The upland farm is currently stocking at a little over one LSU/ha when accounting for moor, banks and restricted grazing, but Mr Beary says they could probably stock 20% more.

“We could expand but the plan is to make better use of what we have,” says Mr Beary, who would like to regenerative farming and possibly convert to organic.

“I am really excited by the holistic and regenerative farming principles of Joel Salatin and others.

“It makes sense to start with soil health, what’s there ends up in the plant and what’s in the plant ends up in the animal.”

“Whatever we do, we need to keep it simple, keep costs down and try to finish off forage, so we sell a better product at the end.”

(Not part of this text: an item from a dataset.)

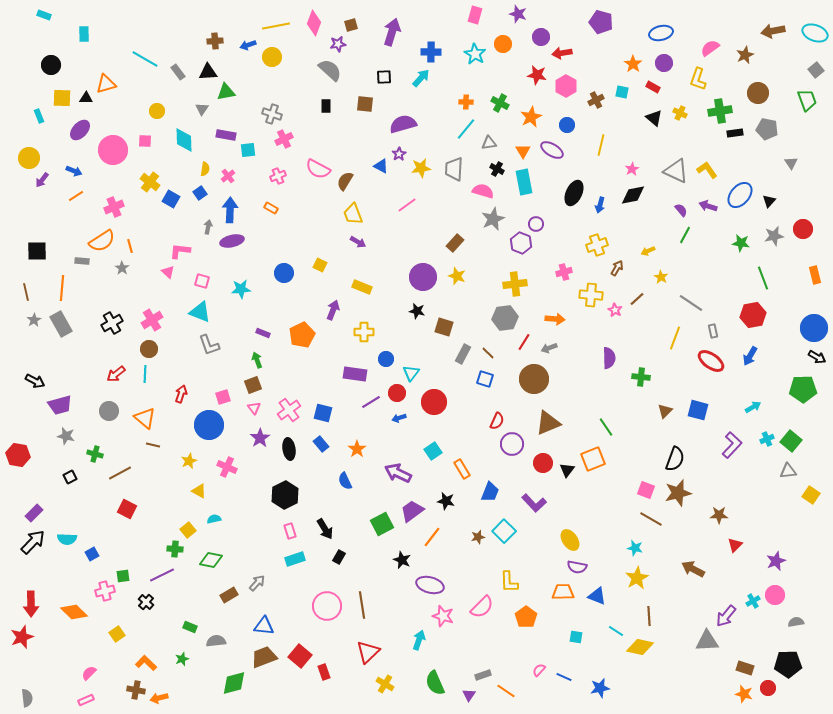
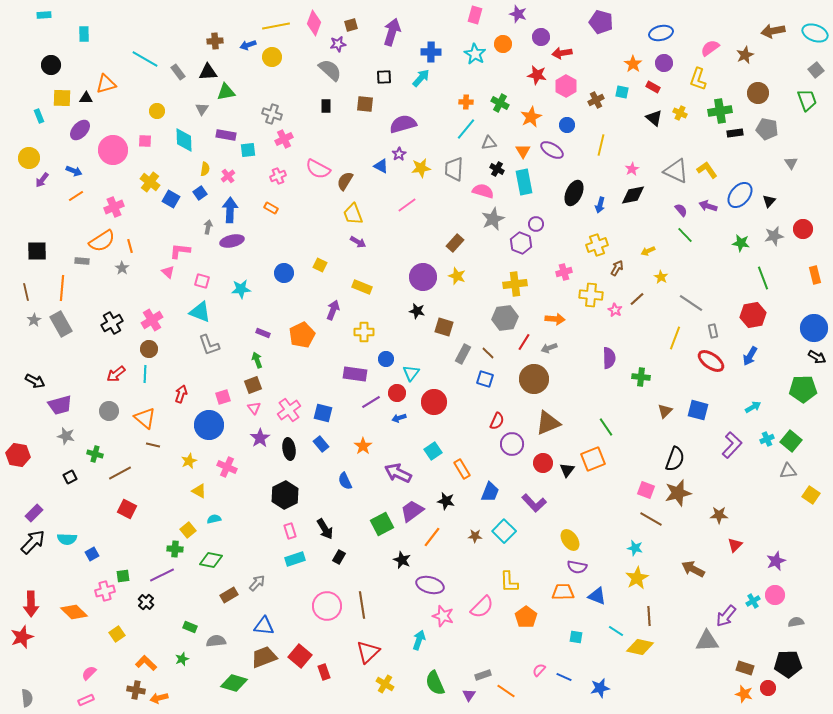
cyan rectangle at (44, 15): rotated 24 degrees counterclockwise
green line at (685, 235): rotated 72 degrees counterclockwise
orange star at (357, 449): moved 6 px right, 3 px up
brown star at (478, 537): moved 3 px left, 1 px up; rotated 16 degrees clockwise
green diamond at (234, 683): rotated 32 degrees clockwise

Tips for expanding for new entrants

  • Try to expand steadily and maintain a secondary income. The Bearys did this with contract gritting and Mrs Beary’s nursing work.
  • Always have cash to buffer yourself as a plan B if things go wrong, such as bad weather, low output, disease.
  • Limit spending to infrastructure that you can take with you – for example, electric fencing, portable troughs and essential machinery.
  • Ensure quick returns from improvements the landlord will benefit from after you’re gone. Lime, fencing and reseeding can see a 30% return on investment if done well.
  • Keep machinery to bare essentials as it depreciates. Invest in stock instead as this can appreciate and grow your balance sheet to take more land or increasing borrowings. The Bearys use contractors for most work and have a load-all, 120hp tractor, quadbike, trailer, aerator and fertiliser spinner.